Baghdad hotel bombed as 45 killed in Iraq
Suicide bombers struck a hotel in the heart of Baghdad and police targets in a wave of bombings on Monday that killed at least 45 people, including tribal leaders who have vowed to fight Al-Qaeda.
A suicide bomber blew himself up in the crowded lobby of Baghdad's Al-Mansour Melia hotel during an informal gathering of local tribal sheikhs, both Sunni and Shiite.
"(The attack) targeted the tribes that are fighting terrorism," said Sheikh Mahmud Daham from the restive Sunni province of Anbar west of Baghdad, who was in the hotel at the time.
An AFP correspondent said charred bodies of the victims and many of the wounded were lying near the reception desk in the rubble-strewn lobby, and that the ceiling had collapsed, leaving clusters of white tiles hanging from wires.
The blast damaged the stairway, the elevators, and the ceiling of the first floor of the hotel, which lies on the west bank of the Tigris river and houses diplomats and some foreign media organisations.
Patches of blood stained the marble floor and scraps of human flesh were left stuck to the concrete pillars.
At least 12 people were killed including Shiite and Sunni tribal sheikhs, and 21 wounded, staff and security officials said.
One of those killed was Fassal al-Gawud, an ex-governor of Anbar, where several tribal sheikhs have recently allied with US and Iraqi forces against Al-Qaeda, according to security officials.
Hussein Shaalan, a Shiite tribal chief from the central city of Diwaniyah was also killed along with his son and a bodyguard.
A security source had identified Hussein Shaalan as a Shiite MP bearing the same name, but this was later denied by MP Aliah Nassef from the Iraqi National List of former premier Iyad Allawi.
Other victims included Rahim al-Maliki, a poet employed by Iraq's state-run Iraqiyah television, and two Sunni tribal sheikhs.
Prime Minister Nuri al-Maliki condemned what he called an attempt to "conceal the terrorists' defeats in Anbar and Diyala provinces at the hands of our armed forces and the tribes."
"This will not break the resolve of the sheikhs and the sons of the tribes of Anbar, but will increase their determination to purify their land from the evil ones and the foreign infiltrators," he added.
Two other other suicide bombings killed another 33 people, mostly policemen.
The string of explosions came as US and Iraqi troops channelled thousands of troops into offensives across the country aimed at bringing Iraq's Sunni-led insurgency to heal.
In the largest operation, 10,000 US and Iraqi troops slogged their way through the sixth day of a major air and ground assault on the restive city of Baquba, which had become a central Al-Qaeda stronghold.
But US commanders have admitted that most of the senior insurgent leadership fled the initial assault, and the drumbeat of attacks on Monday seemed to defy expectations that the troop "surge" would work.
"This sends a terrible message about the situation.
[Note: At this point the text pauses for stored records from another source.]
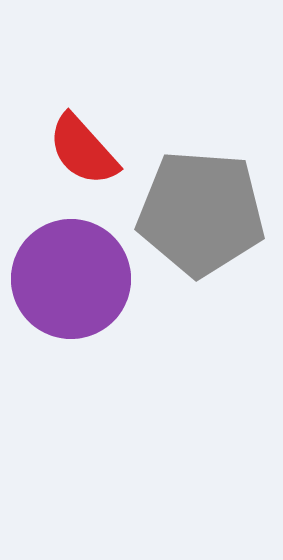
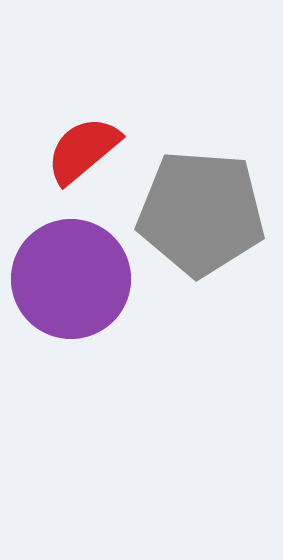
red semicircle: rotated 92 degrees clockwise
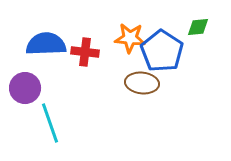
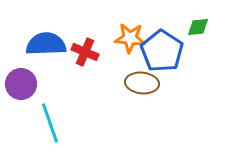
red cross: rotated 16 degrees clockwise
purple circle: moved 4 px left, 4 px up
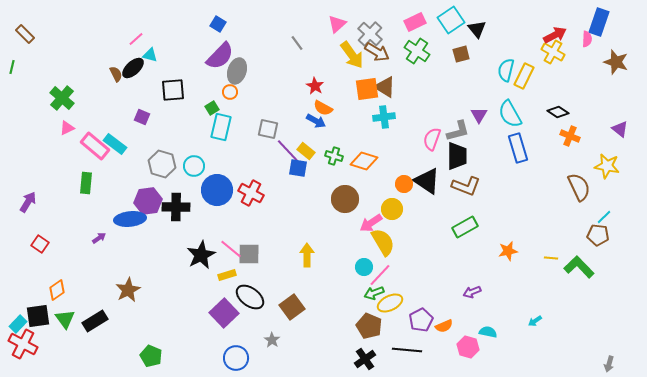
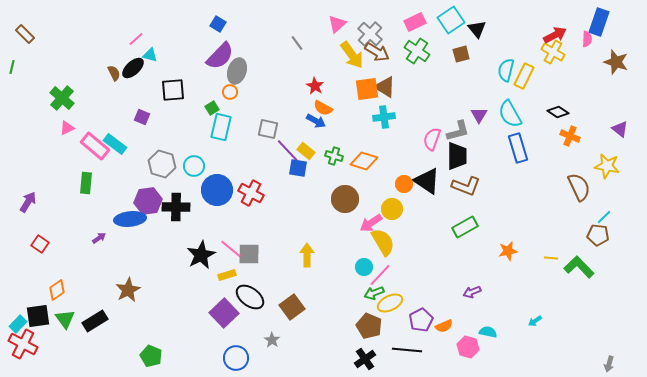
brown semicircle at (116, 74): moved 2 px left, 1 px up
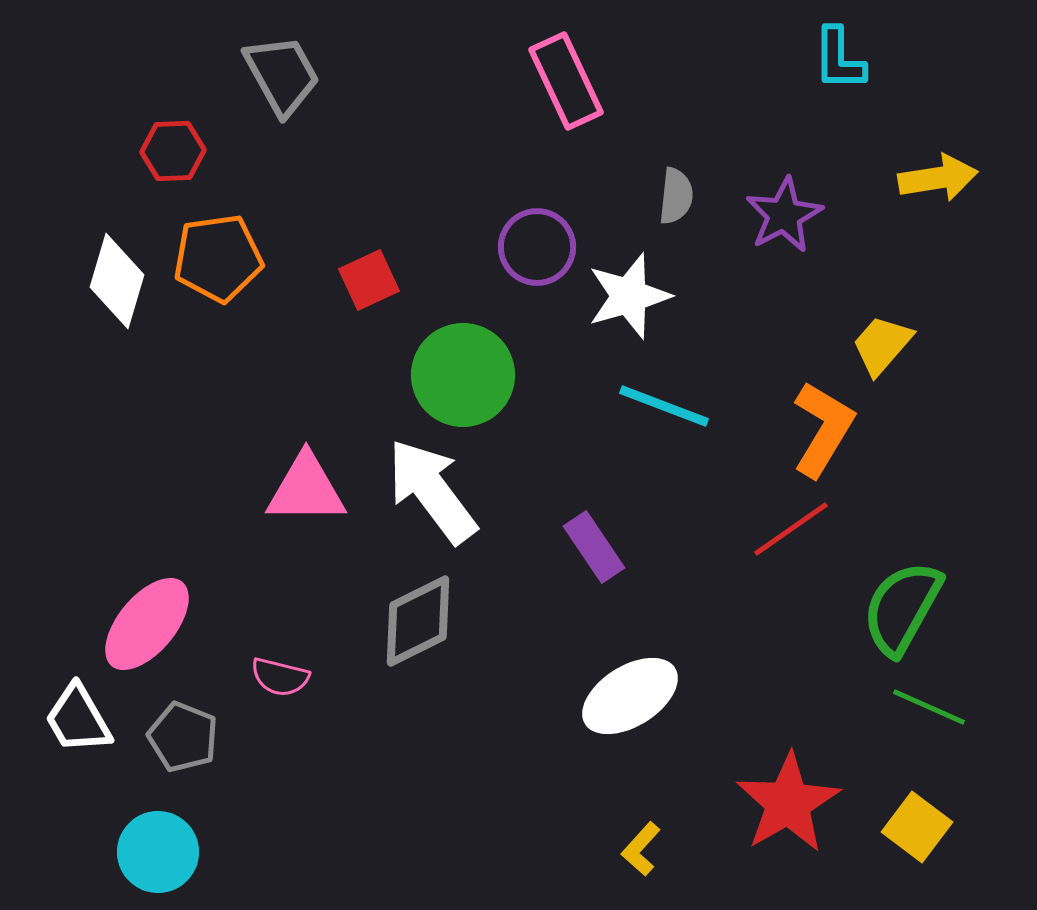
We are now four months into the Baghdad security plan, and if the terrorists can penetrate such a place in Baghdad it is not very encouraging," said Ahmed Chalabi, a prominent Iraqi politician involved in national reconciliation efforts.
Chalabi, who visited the scene, said some of the slain sheikhs had been in the process of joining the Iraqi government and the US military in opposing Al-Qaeda in Iraq, a campaign he said would continue despite the attack.
The deadliest strike on Monday was in the northern oil refining town of Baiji where 25 people were killed and 50 wounded when a bomber ploughed an explosives-laden oil tanker into the police headquarters.
"A suicide bomber driving an oil tanker tried to break into the building but he blew himself up at the gate because he could not get in. It resulted in huge damage to the building," said Police Captain Ahmed Hussein of Baiji.
"All the wounded are civilians from shops near the headquarters, but most of those killed are prisoners and policemen," he said.
In central Iraq, in the town of Hilla, a suicide car bomber slammed into a crowd of recruits waiting outside a police academy, killing eight and wounding several dozen.
"The recruits were just a week away from their graduation," said Police Lieutenant Mohammed al-Dulaimi of Hilla police.
An AFP reporter said the attack gouged out a large crater in the middle of the street. A number of nearby buildings, including a school, and many shops were damaged by the blast.
Meanwhile, three foreign private security contractors were killed in clashes with militants near the southern Iraqi port city of Basra, a senior police official told AFP.